Any other information on results incl. tables

OTHER ANDROGENS

- Serum concentrations of dihydrotestosterone were restored to baseline after 50mg DHEA, whereas baseline testosterone and androstenedione levels were only achieved by administration of 100 mg DHEA.

- 50 mg DHEA induced an increase in serum androstenedione concentrations to levels around 60% of baseline, and 100 mg DHEA induced a further increase (tmax for 50 and 100 mg DHEA, 2.6 +/- 1.5 h and 2.6 +/- 0.7 h, respectively) followed by a decrease to levels paralleling baseline concentrations from 6–24 h.

- tmax (testosterone) for 50 and 100 mg DHEA were 3.6 +/- 2.2 h and 2.6 +/- 0.6 h, respectively.

- tmax (dihydrotestosterone) for 50 and 100 mg DHEA were 1.8 +/- 0.7h and 2.6 +/- 0.8 h, respectively.

ESTROGENS

- Serum concentrations of estrone were restored to baseline after 50mg DHEA. 100 mg DHEA increased estrone to levels significantly above baseline.
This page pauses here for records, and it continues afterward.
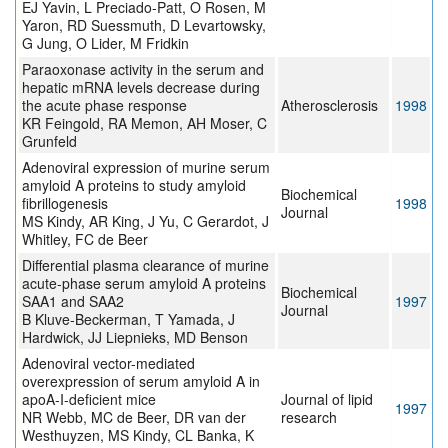
EJ Yavin, L Preciado-Patt, O Rosen, M
Yaron, RD Suessmuth, D Levartowsky,
G Jung, O Lider, M Fridkin
Paraoxonase activity in the serum and
hepatic mRNA levels decrease during
the acute phase response
Atherosclerosis
1998
KR Feingold, RA Memon, AH Moser, C
Grunfeld
Adenoviral expression of murine serum
amyloid A proteins to study amyloid
Biochemical
fibrillogenesis
1998
Journal
MS Kindy, AR King, J Yu, C Gerardot, J
Whitley, FC de Beer
Differential plasma clearance of murine
acute-phase serum amyloid A proteins
Biochemical
SAA1 and SAA2
1997
Journal
B Kluve-Beckerman, T Yamada, J
Hardwick, JJ Liepnieks, MD Benson
Adenoviral vector-mediated
overexpression of serum amyloid A in
apoA-I-deficient mice
Journal of lipid
1997
NR Webb, MC de Beer, DR van der
research
Westhuyzen, MS Kindy, CL Banka, K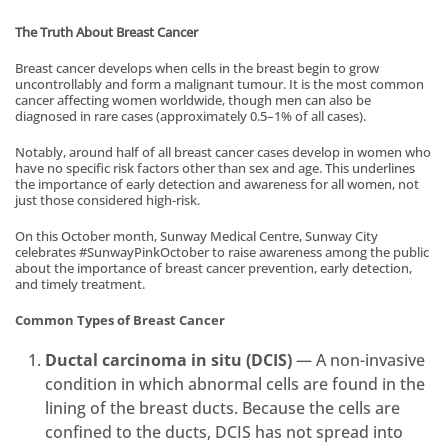
The Truth About Breast Cancer
Breast cancer develops when cells in the breast begin to grow
uncontrollably and form a malignant tumour. It is the most common
cancer affecting women worldwide, though men can also be
diagnosed in rare cases (approximately 0.5–1% of all cases).
Notably, around half of all breast cancer cases develop in women who
have no specific risk factors other than sex and age. This underlines
the importance of early detection and awareness for all women, not
just those considered high-risk.
On this October month, Sunway Medical Centre, Sunway City
celebrates #SunwayPinkOctober to raise awareness among the public
about the importance of breast cancer prevention, early detection,
and timely treatment.
Common Types of Breast Cancer
Ductal carcinoma in situ (DCIS)
— A non-invasive
condition in which abnormal cells are found in the
lining of the breast ducts. Because the cells are
confined to the ducts, DCIS has not spread into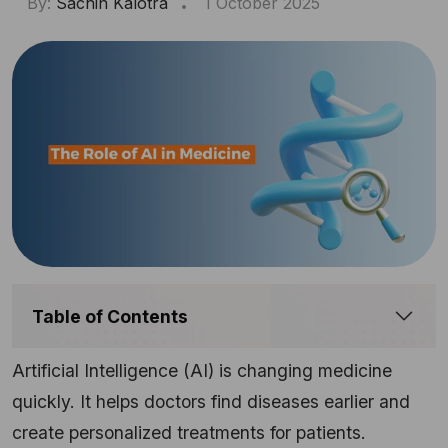
By:
Sachin Kalotra
1 October 2025
Table of Contents
Artificial Intelligence (AI) is changing medicine
quickly. It helps doctors find diseases earlier and
create personalized treatments for patients.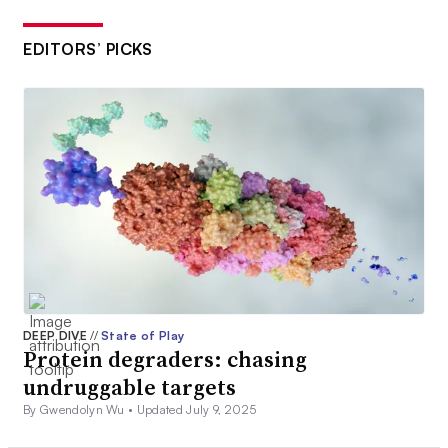
EDITORS’ PICKS
DEEP DIVE
//
State of Play
Protein degraders: chasing
undruggable targets
By Gwendolyn Wu •
Updated July 9, 2025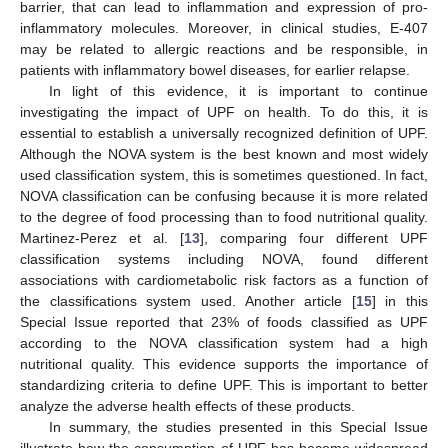
barrier, that can lead to inflammation and expression of pro-
inflammatory molecules. Moreover, in clinical studies, E-407
may be related to allergic reactions and be responsible, in
patients with inflammatory bowel diseases, for earlier relapse.
In light of this evidence, it is important to continue
investigating the impact of UPF on health. To do this, it is
essential to establish a universally recognized definition of UPF.
Although the NOVA system is the best known and most widely
used classification system, this is sometimes questioned. In fact,
NOVA classification can be confusing because it is more related
to the degree of food processing than to food nutritional quality.
Martinez-Perez et al. [
13
], comparing four different UPF
classification systems including NOVA, found different
associations with cardiometabolic risk factors as a function of
the classifications system used. Another article [
15
] in this
Special Issue reported that 23% of foods classified as UPF
according to the NOVA classification system had a high
nutritional quality. This evidence supports the importance of
standardizing criteria to define UPF. This is important to better
analyze the adverse health effects of these products.
In summary, the studies presented in this Special Issue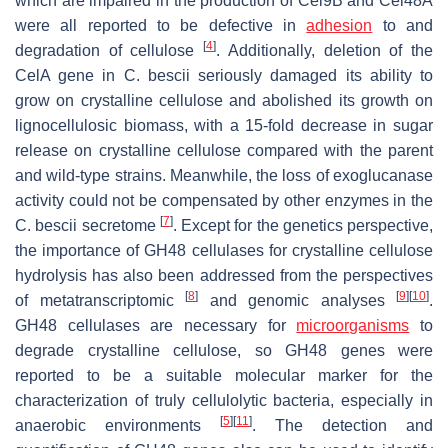
which are impaired in the production of Cel9B and Cel48A
were all reported to be defective in
adhesion
to and
[
4
]
degradation of cellulose
. Additionally, deletion of the
CelA gene in
C. bescii
seriously damaged its ability to
grow on crystalline cellulose and abolished its growth on
lignocellulosic biomass, with a 15-fold decrease in sugar
release on crystalline cellulose compared with the parent
and wild-type strains. Meanwhile, the loss of exoglucanase
activity could not be compensated by other enzymes in the
[
7
]
C. bescii
secretome
. Except for the genetics perspective,
the importance of GH48 cellulases for crystalline cellulose
hydrolysis has also been addressed from the perspectives
[
8
]
[
9
]
[
10
]
of metatranscriptomic
and genomic analyses
.
GH48 cellulases are necessary for
microorganisms
to
degrade crystalline cellulose, so GH48 genes were
reported to be a suitable molecular marker for the
characterization of truly cellulolytic bacteria, especially in
[
5
]
[
11
]
anaerobic environments
. The detection and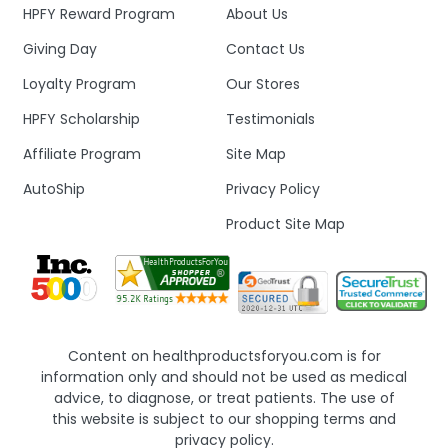
HPFY Reward Program
About Us
Giving Day
Contact Us
Loyalty Program
Our Stores
HPFY Scholarship
Testimonials
Affiliate Program
Site Map
AutoShip
Privacy Policy
Product Site Map
Content on healthproductsforyou.com is for
information only and should not be used as medical
advice, to diagnose, or treat patients. The use of
this website is subject to our shopping terms and
privacy policy.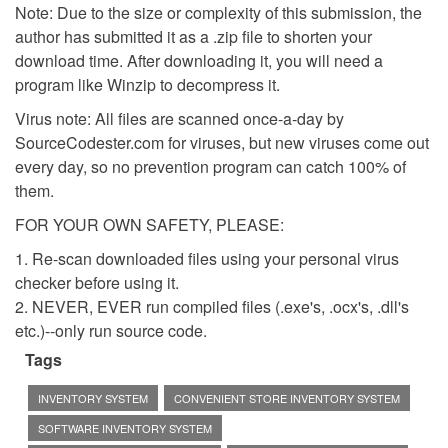
Note: Due to the size or complexity of this submission, the
author has submitted it as a .zip file to shorten your
download time. After downloading it, you will need a
program like Winzip to decompress it.
Virus note: All files are scanned once-a-day by
SourceCodester.com for viruses, but new viruses come out
every day, so no prevention program can catch 100% of
them.
FOR YOUR OWN SAFETY, PLEASE:
1. Re-scan downloaded files using your personal virus
checker before using it.
2. NEVER, EVER run compiled files (.exe's, .ocx's, .dll's
etc.)--only run source code.
Tags
INVENTORY SYSTEM
CONVENIENT STORE INVENTORY SYSTEM
SOFTWARE INVENTORY SYSTEM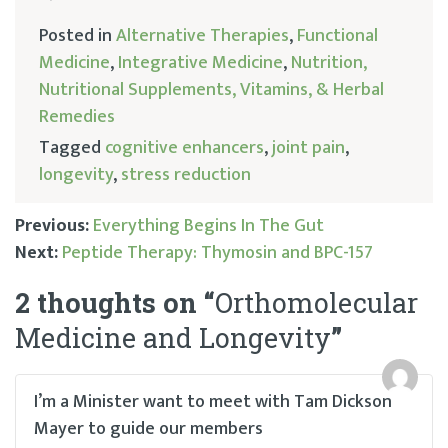
Posted in
Alternative Therapies
,
Functional
Medicine
,
Integrative Medicine
,
Nutrition,
Nutritional Supplements, Vitamins, & Herbal
Remedies
Tagged
cognitive enhancers
,
joint pain
,
longevity
,
stress reduction
Previous:
Everything Begins In The Gut
Next:
Peptide Therapy: Thymosin and BPC-157
Post
2 thoughts on “
Orthomolecular
navigation
Medicine and Longevity
”
I’m a Minister want to meet with Tam Dickson
Mayer to guide our members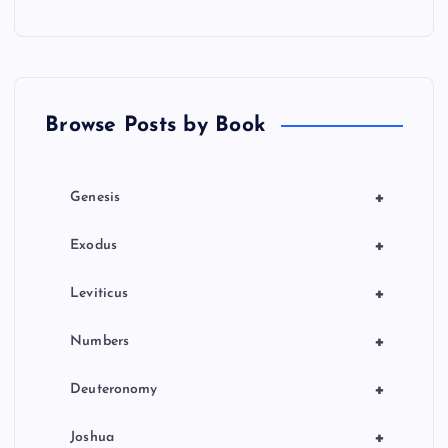
s
p
a
Browse Posts by Book
g
i
+
Genesis
n
+
Exodus
a
+
Leviticus
t
+
Numbers
i
+
Deuteronomy
o
+
Joshua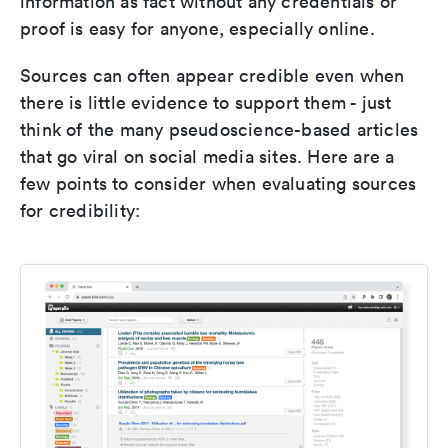
information as fact without any credentials or
proof is easy for anyone, especially online.
Sources can often appear credible even when
there is little evidence to support them - just
think of the many pseudoscience-based articles
that go viral on social media sites. Here are a
few points to consider when evaluating sources
for credibility: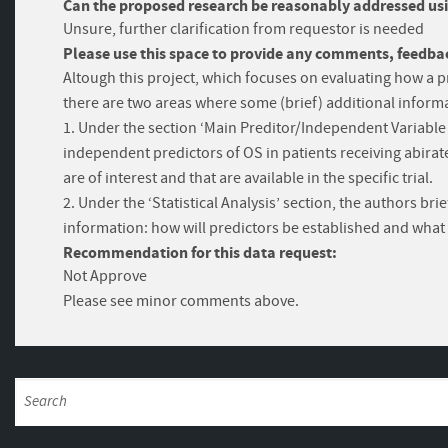
Can the proposed research be reasonably addressed usi
Unsure, further clarification from requestor is needed
Please use this space to provide any comments, feedbac
Altough this project, which focuses on evaluating how a p
there are two areas where some (brief) additional informa
1. Under the section ‘Main Preditor/Independent Variable a
independent predictors of OS in patients receiving abirate
are of interest and that are available in the specific trial.
2. Under the ‘Statistical Analysis’ section, the authors b
information: how will predictors be established and wh
Recommendation for this data request:
Not Approve
Please see minor comments above.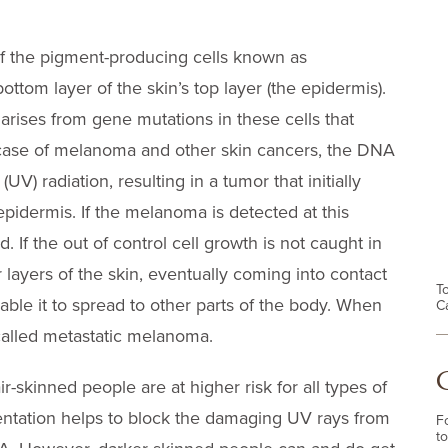
f the pigment-producing cells known as
ttom layer of the skin’s top layer (the epidermis).
arises from gene mutations in these cells that
e case of melanoma and other skin cancers, the DNA
UV) radiation, resulting in a tumor that initially
epidermis. If the melanoma is detected at this
. If the out of control cell growth is not caught in
 layers of the skin, eventually coming into contact
T
ble it to spread to other parts of the body. When
C
 called metastatic melanoma.
skinned people are at higher risk for all types of
entation helps to block the damaging UV rays from
F
to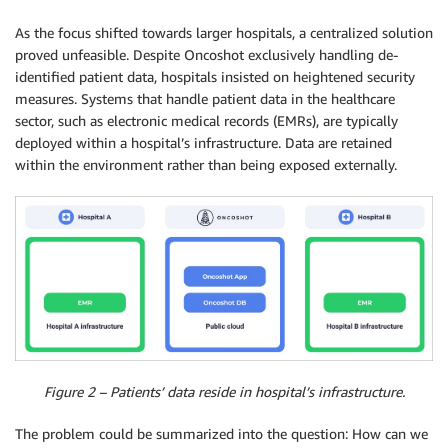
As the focus shifted towards larger hospitals, a centralized solution
proved unfeasible. Despite Oncoshot exclusively handling de-
identified patient data, hospitals insisted on heightened security
measures. Systems that handle patient data in the healthcare
sector, such as electronic medical records (EMRs), are typically
deployed within a hospital’s infrastructure. Data are retained
within the environment rather than being exposed externally.
Figure 2 – Patients’ data reside in hospital’s infrastructure.
The problem could be summarized into the question: How can we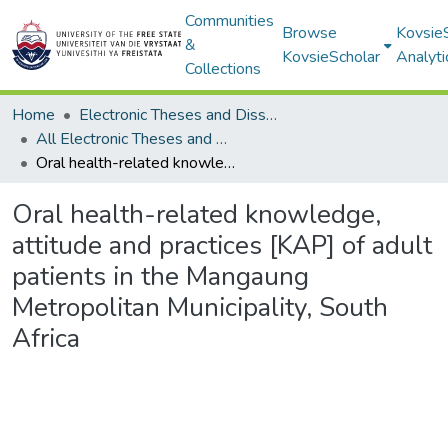
Communities
Browse
Kovsie
&
KovsieScholar
Analyti
Collections
Home
Electronic Theses and Dissertations
All Electronic Theses and Dissertations
Oral health-related knowledge, attitude and practices [KAP] of adult patients in the Mangaung Metropolitan Municipality, South Africa
Oral health-related knowledge,
attitude and practices [KAP] of adult
patients in the Mangaung
Metropolitan Municipality, South
Africa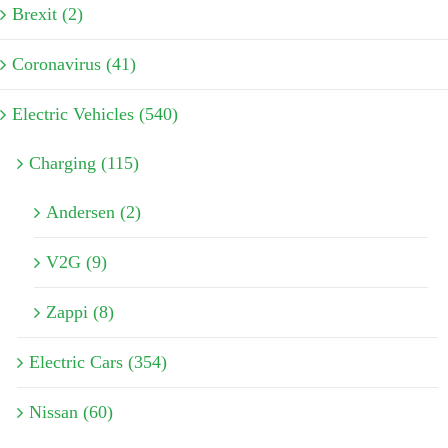
Brexit (2)
Coronavirus (41)
Electric Vehicles (540)
Charging (115)
Andersen (2)
V2G (9)
Zappi (8)
Electric Cars (354)
Nissan (60)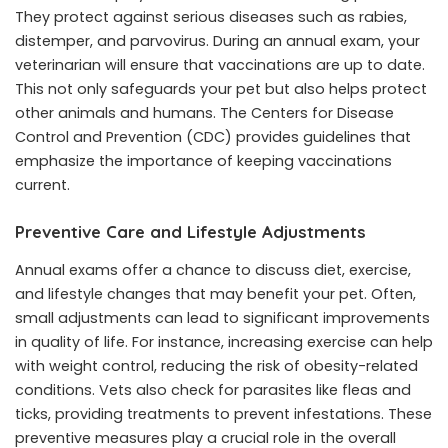
They protect against serious diseases such as rabies,
distemper, and parvovirus. During an annual exam, your
veterinarian will ensure that vaccinations are up to date.
This not only safeguards your pet but also helps protect
other animals and humans. The Centers for Disease
Control and Prevention (CDC) provides guidelines that
emphasize the importance of keeping vaccinations
current.
Preventive Care and Lifestyle Adjustments
Annual exams offer a chance to discuss diet, exercise,
and lifestyle changes that may benefit your pet. Often,
small adjustments can lead to significant improvements
in quality of life. For instance, increasing exercise can help
with weight control, reducing the risk of obesity-related
conditions. Vets also check for parasites like fleas and
ticks, providing treatments to prevent infestations. These
preventive measures play a crucial role in the overall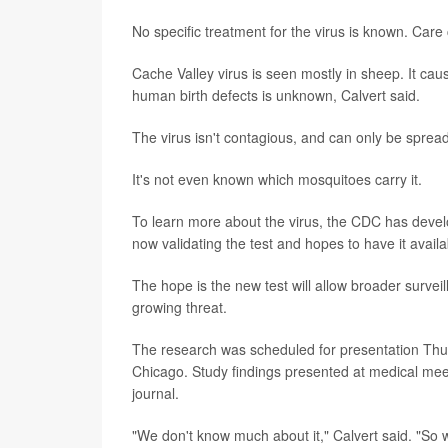
No specific treatment for the virus is known. Care
Cache Valley virus is seen mostly in sheep. It caus
human birth defects is unknown, Calvert said.
The virus isn't contagious, and can only be spread
It's not even known which mosquitoes carry it.
To learn more about the virus, the CDC has develop
now validating the test and hopes to have it avail
The hope is the new test will allow broader survei
growing threat.
The research was scheduled for presentation Thur
Chicago. Study findings presented at medical meet
journal.
"We don't know much about it," Calvert said. "So w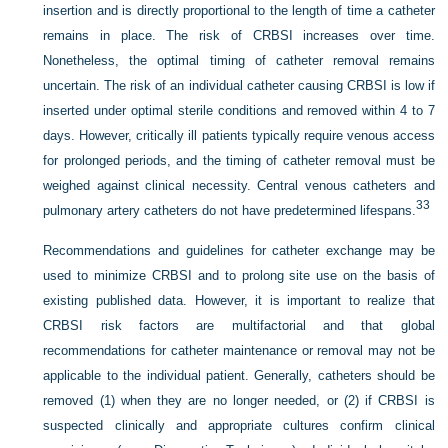
insertion and is directly proportional to the length of time a catheter
remains in place. The risk of CRBSI increases over time.
Nonetheless, the optimal timing of catheter removal remains
uncertain. The risk of an individual catheter causing CRBSI is low if
inserted under optimal sterile conditions and removed within 4 to 7
days. However, critically ill patients typically require venous access
for prolonged periods, and the timing of catheter removal must be
weighed against clinical necessity. Central venous catheters and
33
pulmonary artery catheters do not have predetermined lifespans.
Recommendations and guidelines for catheter exchange may be
used to minimize CRBSI and to prolong site use on the basis of
existing published data. However, it is important to realize that
CRBSI risk factors are multifactorial and that global
recommendations for catheter maintenance or removal may not be
applicable to the individual patient. Generally, catheters should be
removed (1) when they are no longer needed, or (2) if CRBSI is
suspected clinically and appropriate cultures confirm clinical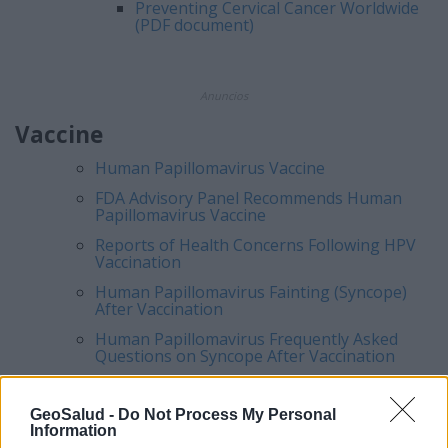
Preventing Cervical Cancer Worldwide
(PDF document)
Anuncios
Vaccine
Human Papillomavirus
Vaccine
FDA Advisory Panel Recommends
Human
Papillomavirus
Vaccine
Reports of Health Concerns Following HPV
Vaccination
Human Papillomavirus Fainting (Syncope)
After Vaccination
Human Papillomavirus Frequently Asked
Questions on Syncope After Vaccination
GeoSalud -
Do Not Process My Personal
Information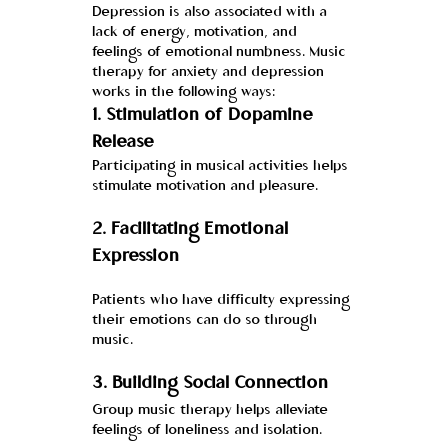
Depression is also associated with a 
lack of energy, motivation, and 
feelings of emotional numbness. Music 
therapy for anxiety and depression 
works in the following ways:
1. 
Stimulation of Dopamine 
Release
Participating in musical activities helps 
stimulate motivation and pleasure.
2. 
Facilitating Emotional 
Expression
Patients who have difficulty expressing 
their emotions can do so through 
music.
3. 
Building Social Connection
Group music therapy helps alleviate 
feelings of loneliness and isolation.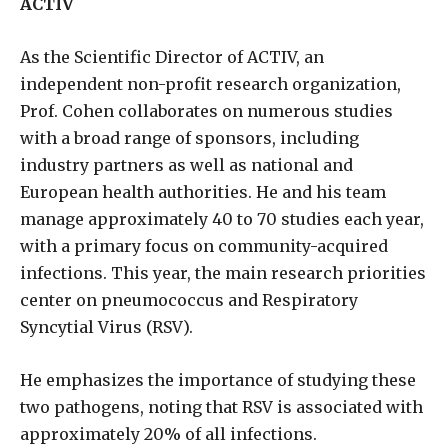
ACTIV
As the Scientific Director of ACTIV, an
independent non-profit research organization,
Prof. Cohen collaborates on numerous studies
with a broad range of sponsors, including
industry partners as well as national and
European health authorities. He and his team
manage approximately 40 to 70 studies each year,
with a primary focus on community-acquired
infections. This year, the main research priorities
center on pneumococcus and Respiratory
Syncytial Virus (RSV).
He emphasizes the importance of studying these
two pathogens, noting that RSV is associated with
approximately 20% of all infections.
Applicant's summary and conclusion

Conclusions:

The study concluded that a 50 mg daily dose of DHEA may be a suitable replacement dose in females with adrenal androgen insufficiency. Additionally, the rapid and lasting conversion to potent androgens demonstrated a potential role of DHEA for androgen replacement in females in general (e.g. postmenopausal women). However, the generation of active circulating steroids after DHEA ingestion suggests that DHEA may have possible unfavorable effects in some clinical situations (e.g., hormone-dependent cancer).